● **Problem**
Please give the data again in full, precisely as it is written.

● **Saved entries**
•••••
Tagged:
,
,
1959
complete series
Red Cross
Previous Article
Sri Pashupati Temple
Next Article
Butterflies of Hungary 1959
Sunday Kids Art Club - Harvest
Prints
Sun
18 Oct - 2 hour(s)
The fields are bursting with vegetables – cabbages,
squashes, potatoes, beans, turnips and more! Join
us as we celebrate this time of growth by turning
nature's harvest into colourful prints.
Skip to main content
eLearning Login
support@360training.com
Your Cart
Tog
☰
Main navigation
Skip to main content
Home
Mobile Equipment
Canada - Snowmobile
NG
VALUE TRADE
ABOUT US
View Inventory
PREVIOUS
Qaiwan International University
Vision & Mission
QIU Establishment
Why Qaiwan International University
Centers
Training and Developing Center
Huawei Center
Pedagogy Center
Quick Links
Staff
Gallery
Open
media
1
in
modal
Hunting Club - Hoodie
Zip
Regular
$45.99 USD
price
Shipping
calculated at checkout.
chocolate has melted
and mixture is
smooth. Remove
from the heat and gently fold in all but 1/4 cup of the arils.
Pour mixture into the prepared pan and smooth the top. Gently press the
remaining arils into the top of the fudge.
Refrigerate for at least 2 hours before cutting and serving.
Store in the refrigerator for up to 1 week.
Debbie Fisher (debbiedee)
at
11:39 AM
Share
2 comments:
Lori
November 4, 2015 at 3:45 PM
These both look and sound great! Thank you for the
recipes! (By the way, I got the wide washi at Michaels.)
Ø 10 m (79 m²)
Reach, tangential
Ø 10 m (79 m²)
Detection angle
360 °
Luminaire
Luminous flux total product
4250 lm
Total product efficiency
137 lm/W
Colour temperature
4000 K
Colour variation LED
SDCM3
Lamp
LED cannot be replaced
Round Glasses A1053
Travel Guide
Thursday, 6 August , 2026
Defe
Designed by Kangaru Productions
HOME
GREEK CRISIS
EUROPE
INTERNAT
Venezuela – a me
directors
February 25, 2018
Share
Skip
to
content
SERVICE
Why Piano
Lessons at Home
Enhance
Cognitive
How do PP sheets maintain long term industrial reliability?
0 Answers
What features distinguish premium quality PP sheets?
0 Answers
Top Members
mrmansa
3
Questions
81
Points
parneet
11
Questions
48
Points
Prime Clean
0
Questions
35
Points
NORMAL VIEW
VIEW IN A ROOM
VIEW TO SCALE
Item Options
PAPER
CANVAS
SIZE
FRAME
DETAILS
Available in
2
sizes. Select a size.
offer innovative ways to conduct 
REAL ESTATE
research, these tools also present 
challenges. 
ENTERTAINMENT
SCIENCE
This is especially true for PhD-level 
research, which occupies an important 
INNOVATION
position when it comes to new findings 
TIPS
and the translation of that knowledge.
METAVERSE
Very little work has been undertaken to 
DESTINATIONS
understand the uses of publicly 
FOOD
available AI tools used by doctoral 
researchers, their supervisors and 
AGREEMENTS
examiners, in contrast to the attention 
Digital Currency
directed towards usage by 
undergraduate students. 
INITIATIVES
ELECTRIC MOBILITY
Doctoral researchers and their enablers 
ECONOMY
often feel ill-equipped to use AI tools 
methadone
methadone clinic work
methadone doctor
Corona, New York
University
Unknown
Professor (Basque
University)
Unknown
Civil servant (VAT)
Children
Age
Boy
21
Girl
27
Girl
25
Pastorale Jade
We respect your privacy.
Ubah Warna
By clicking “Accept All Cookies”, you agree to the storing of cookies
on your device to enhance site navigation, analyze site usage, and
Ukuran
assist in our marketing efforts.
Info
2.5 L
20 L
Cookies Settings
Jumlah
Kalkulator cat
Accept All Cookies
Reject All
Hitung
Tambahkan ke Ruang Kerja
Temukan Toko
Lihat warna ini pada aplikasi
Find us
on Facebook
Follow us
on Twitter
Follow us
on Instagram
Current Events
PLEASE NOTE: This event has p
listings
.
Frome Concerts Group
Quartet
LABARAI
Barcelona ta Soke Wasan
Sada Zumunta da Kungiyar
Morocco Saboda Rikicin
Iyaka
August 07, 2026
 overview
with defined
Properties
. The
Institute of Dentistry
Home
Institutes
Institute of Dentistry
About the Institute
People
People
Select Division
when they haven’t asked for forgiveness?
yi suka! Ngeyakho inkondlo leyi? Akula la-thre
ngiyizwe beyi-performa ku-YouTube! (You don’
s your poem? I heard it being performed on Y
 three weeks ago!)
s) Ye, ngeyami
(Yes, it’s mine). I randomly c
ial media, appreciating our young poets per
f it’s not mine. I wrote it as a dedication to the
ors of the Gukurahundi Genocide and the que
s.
•••••
● **Solution below**
Tagged:
,
,
1959
complete series
Red Cross
Previous Article
Sri Pashupati Temple
Next Article
Butterflies of Hungary 1959
Sunday Kids Art Club - Harvest
Prints
Sun
18 Oct - 2 hour(s)
The fields are bursting with vegetables – cabbages,
squashes, potatoes, beans, turnips and more! Join
us as we celebrate this time of growth by turning
nature's harvest into colourful prints.
Skip to main content
eLearning Login
support@360training.com
Your Cart
Tog
☰
Main navigation
Skip to main content
Home
Mobile Equipment
Canada - Snowmobile
NG
VALUE TRADE
ABOUT US
View Inventory
PREVIOUS
Qaiwan International University
Vision & Mission
QIU Establishment
Why Qaiwan International University
Centers
Training and Developing Center
Huawei Center
Pedagogy Center
Quick Links
Staff
Gallery
Open
media
1
in
modal
Hunting Club - Hoodie
Zip
Regular
$45.99 USD
price
Shipping
calculated at checkout.
chocolate has melted
and mixture is
smooth. Remove
from the heat and gently fold in all but 1/4 cup of the arils.
Pour mixture into the prepared pan and smooth the top. Gently press the
remaining arils into the top of the fudge.
Refrigerate for at least 2 hours before cutting and serving.
Store in the refrigerator for up to 1 week.
Debbie Fisher (debbiedee)
at
11:39 AM
Share
2 comments:
Lori
November 4, 2015 at 3:45 PM
These both look and sound great! Thank you for the
recipes! (By the way, I got the wide washi at Michaels.)
Ø 10 m (79 m²)
Reach, tangential
Ø 10 m (79 m²)
Detection angle
360 °
Luminaire
Luminous flux total product
4250 lm
Total product efficiency
137 lm/W
Colour temperature
4000 K
Colour variation LED
SDCM3
Lamp
LED cannot be replaced
Round Glasses A1053
Travel Guide
Thursday, 6 August , 2026
Defe
Designed by Kangaru Productions
HOME
GREEK CRISIS
EUROPE
INTERNAT
Venezuela – a me
directors
February 25, 2018
Share
Skip
to
content
SERVICE
Why Piano
Lessons at Home
Enhance
Cognitive
How do PP sheets maintain long term industrial reliability?
0 Answers
What features distinguish premium quality PP sheets?
0 Answers
Top Members
mrmansa
3
Questions
81
Points
parneet
11
Questions
48
Points
Prime Clean
0
Questions
35
Points
NORMAL VIEW
VIEW IN A ROOM
VIEW TO SCALE
Item Options
PAPER
CANVAS
SIZE
FRAME
DETAILS
Available in
2
sizes. Select a size.
offer innovative ways to conduct 
REAL ESTATE
research, these tools also present 
challenges. 
ENTERTAINMENT
SCIENCE
This is especially true for PhD-level 
research, which occupies an important 
INNOVATION
position when it comes to new findings 
TIPS
and the translation of that knowledge.
METAVERSE
Very little work has been undertaken to 
DESTINATIONS
understand the uses of publicly 
FOOD
available AI tools used by doctoral 
researchers, their supervisors and 
AGREEMENTS
examiners, in contrast to the attention 
Digital Currency
directed towards usage by 
undergraduate students. 
INITIATIVES
ELECTRIC MOBILITY
Doctoral researchers and their enablers 
ECONOMY
often feel ill-equipped to use AI tools 
methadone
methadone clinic work
methadone doctor
Corona, New York
University
Unknown
Professor (Basque
University)
Unknown
Civil servant (VAT)
Children
Age
Boy
21
Girl
27
Girl
25
Pastorale Jade
We respect your privacy.
Ubah Warna
By clicking “Accept All Cookies”, you agree to the storing of cookies
on your device to enhance site navigation, analyze site usage, and
Ukuran
assist in our marketing efforts.
Info
2.5 L
20 L
Cookies Settings
Jumlah
Kalkulator cat
Accept All Cookies
Reject All
Hitung
Tambahkan ke Ruang Kerja
Temukan Toko
Lihat warna ini pada aplikasi
Find us
on Facebook
Follow us
on Twitter
Follow us
on Instagram
Current Events
PLEASE NOTE: This event has p
listings
.
Frome Concerts Group
Quartet
LABARAI
Barcelona ta Soke Wasan
Sada Zumunta da Kungiyar
Morocco Saboda Rikicin
Iyaka
August 07, 2026
 overview
with defined
Properties
. The
Institute of Dentistry
Home
Institutes
Institute of Dentistry
About the Institute
People
People
Select Division
when they haven’t asked for forgiveness?
yi suka! Ngeyakho inkondlo leyi? Akula la-thre
ngiyizwe beyi-performa ku-YouTube! (You don’
s your poem? I heard it being performed on Y
 three weeks ago!)
s) Ye, ngeyami
(Yes, it’s mine). I randomly c
ial media, appreciating our young poets per
f it’s not mine. I wrote it as a dedication to the
ors of the Gukurahundi Genocide and the que
s.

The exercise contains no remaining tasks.